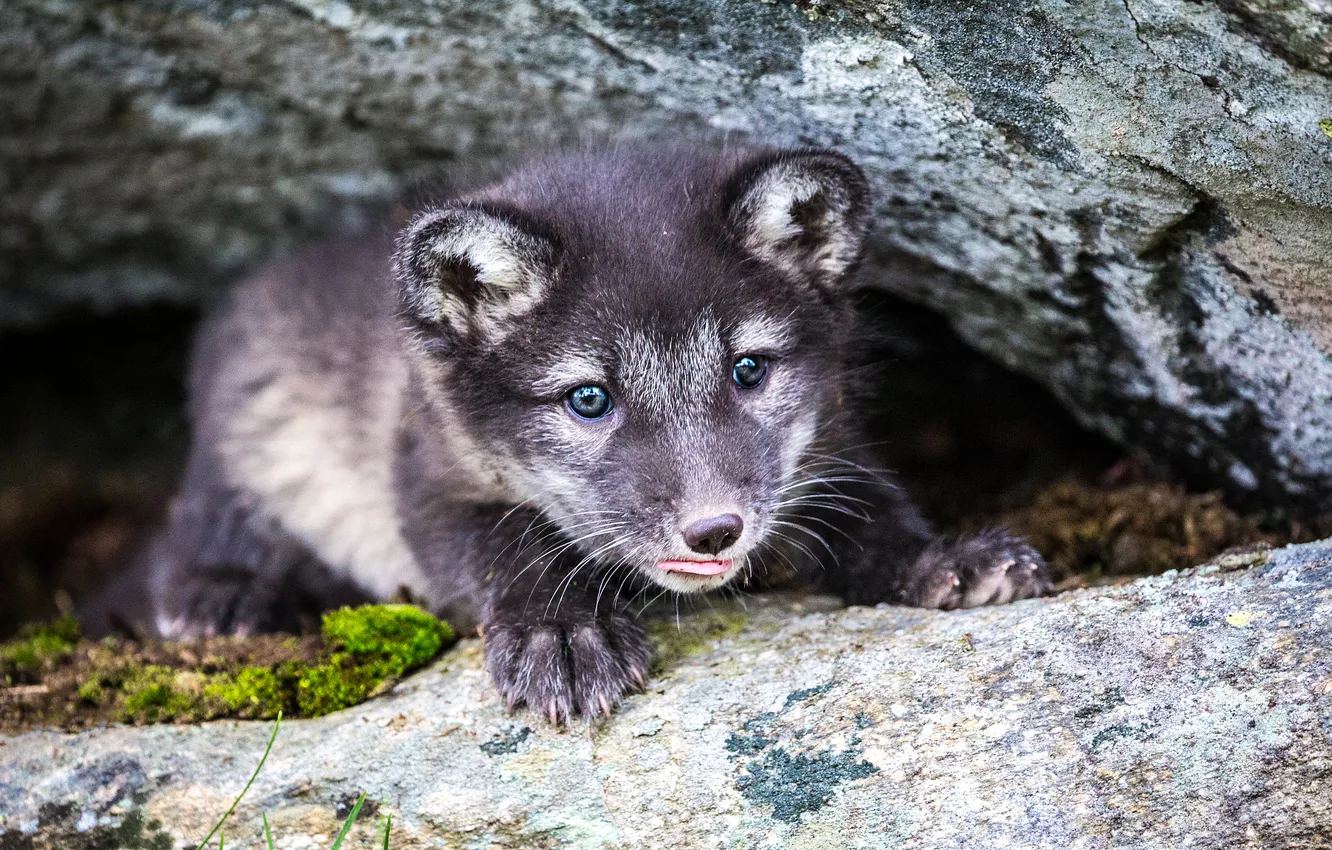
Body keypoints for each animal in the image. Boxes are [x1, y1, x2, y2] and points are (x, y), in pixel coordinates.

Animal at [148, 144, 1051, 722]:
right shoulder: (428, 480)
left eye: (748, 369)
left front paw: (948, 561)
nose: (714, 530)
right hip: (248, 431)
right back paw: (218, 595)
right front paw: (563, 636)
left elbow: (873, 511)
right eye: (588, 398)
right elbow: (506, 542)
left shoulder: (828, 454)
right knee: (202, 516)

### [WHAT IS NEEDED]
Please write out the lines that run from the one with "right shoulder: (428, 480)" to the end of the records, both included, exactly as they appear.

### [ANSWER TO THIS EXERCISE]
right shoulder: (428, 480)
left eye: (748, 369)
left front paw: (948, 561)
nose: (714, 530)
right hip: (248, 431)
right back paw: (218, 595)
right front paw: (563, 636)
left elbow: (873, 511)
right eye: (588, 398)
right elbow: (506, 542)
left shoulder: (828, 454)
right knee: (202, 516)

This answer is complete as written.